We hit ORA-12008 and ORA-00600 errors on materialized view refresh. The ORA-00600 error message were not directly related to the problem. A service request didn’t bear fruit – after getting some random action plans and inquiries for a couple of weeks, we decided to let it go. It was one of those cases where I had to use debugger to understand the root cause and find a workaround.
It turned out, there are two serious problems in how Oracle handles MV refresh. One is that the population of meta data isn’t atomic – if the process breaks, it will leave inconsistent information.
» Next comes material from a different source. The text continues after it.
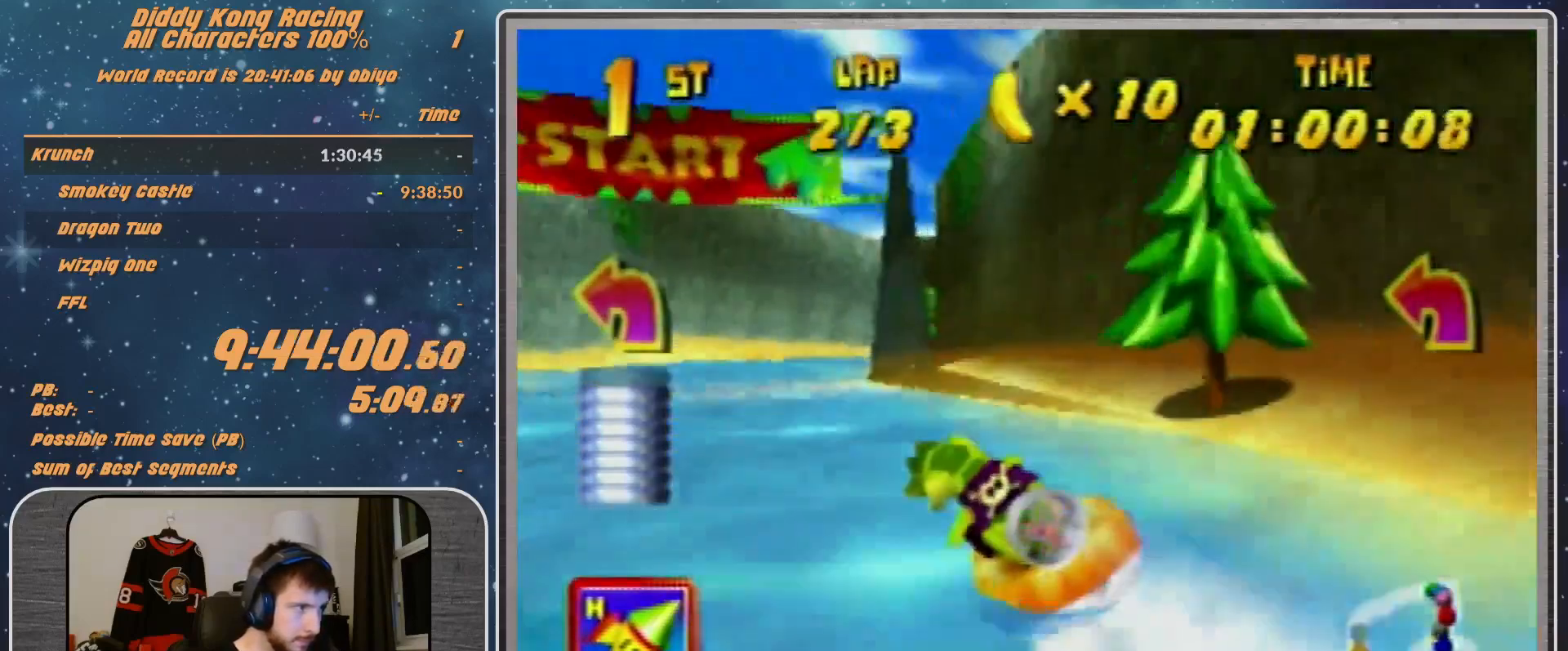
{"buttons": ["A", "R1"], "left_stick": "up-right", "events": [[200, "left_stick", "up-right"]]}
As a consequence, the subsequent refreshes will fail. The other is, that the error isn’t raised immediately upon the retrieval of the corrupt metadata. The program continues, instead, and will fail at some random point with a random error message, completely unrelated to the issue. In 21c it was ORA-00600, and in 19c we saw “ORA-01031: insufficient privileges”, even when the privileges were correctly set.
Metadata
A simple table and a materialized view (MV) are sufficient to reproduce the problem:
drop materialized view mv ;
drop table t;
create table t (n number);
create materialized view mv as select * from t ;
The information in the table sys.snap_refop$ is critical. That table is empty after creating the MV:
select sql_txt FROM sys.snap_refop$
where operation# IN (21, 22)
and sowner = user and vname = 'MV' ;
no rows selected
The first refresh populates the table:
exec DBMS_MVIEW.REFRESH( LIST=>'MV', atomic_refresh => false, out_of_place => TRUE);
PL/SQL procedure successfully completed.
select sql_txt FROM sys.snap_refop$
where operation# IN (21, 22)
and sowner = user and vname = 'MV' ;
SQL_TXT
--------------------------------------------------------------------------------
/* MV_REFRESH (CTB) */ CREATE TABLE "U"."%s"
( "N" NUMBER
) SEGMENT CREAT
INSERT /*+ APPEND */ INTO "U"."%s" select * from t
The table contains two SQL statements. One is to create the table that underpins the MV. The other is an insert to populate it. The excerpts from the SQL trace below show that the subsequent refresh indeed reads the table and executes the retrieved commands:
@ev 10046 1
exec DBMS_MVIEW.REFRESH( LIST=>'MV', atomic_refresh => false, out_of_place => TRUE);
...
SELECT operation#, cols, sql_txt FROM sys.snap_refop$ WHERE operation# IN (21, 22) AND sowner = :1 AND vname = :2 AND instsite = :3 ORDER BY operation#
...
/* MV_REFRESH (CTB) *//* MV_REFRESH (CTB) */ CREATE TABLE "U"."RV$705F"
( "N" NUMBER
) SEGMENT CREATION DEFERRED
PCTFREE 10 PCTUSED 40 INITRANS 1 MAXTRANS 255
NOCOMPRESS LOGGING
TABLESPACE "USERS_DAYT2CP"
...
/* MV_REFRESH (ITB) */INSERT /*+ APPEND */ INTO "U"."RV$705F" select * from t
In this case everyhing went well because sys.snap_refop$ contained both entries. But, as we shall see, if the second row is missing, the refresh will fail.
When things go wrong
I’m going to demonstrate this by crashing the process just before inserting the INSERT entry. For that purpose, I’m going to set a breakpoint on the Oracle C function rpisplu_internal (“recursive program interface switch user and parse”, according to Frits Hoogland’s orafun). Simply put, this function executes recursive SQLs under SYS user on user’s behalf. It receives the pointer to SQL text in the 5th argument (at least in Oracle 21.4, where I conducted this analysis). Since according to x86 calling conventions, the 5th argument is passed through the CPU registry R8, the following breakpoint will stop at the function entry and print the SQL text:
b rpisplu_internal if $_regex( (char *)$r8, "(?i)insert.*snap_refop")
commands 1
x/s $r8
end
The stack trace on the breakpoint, when the second SQL text is just about to be inserted, looks as follows:
Breakpoint 1, 0x000000000432b680 in rpisplu_internal ()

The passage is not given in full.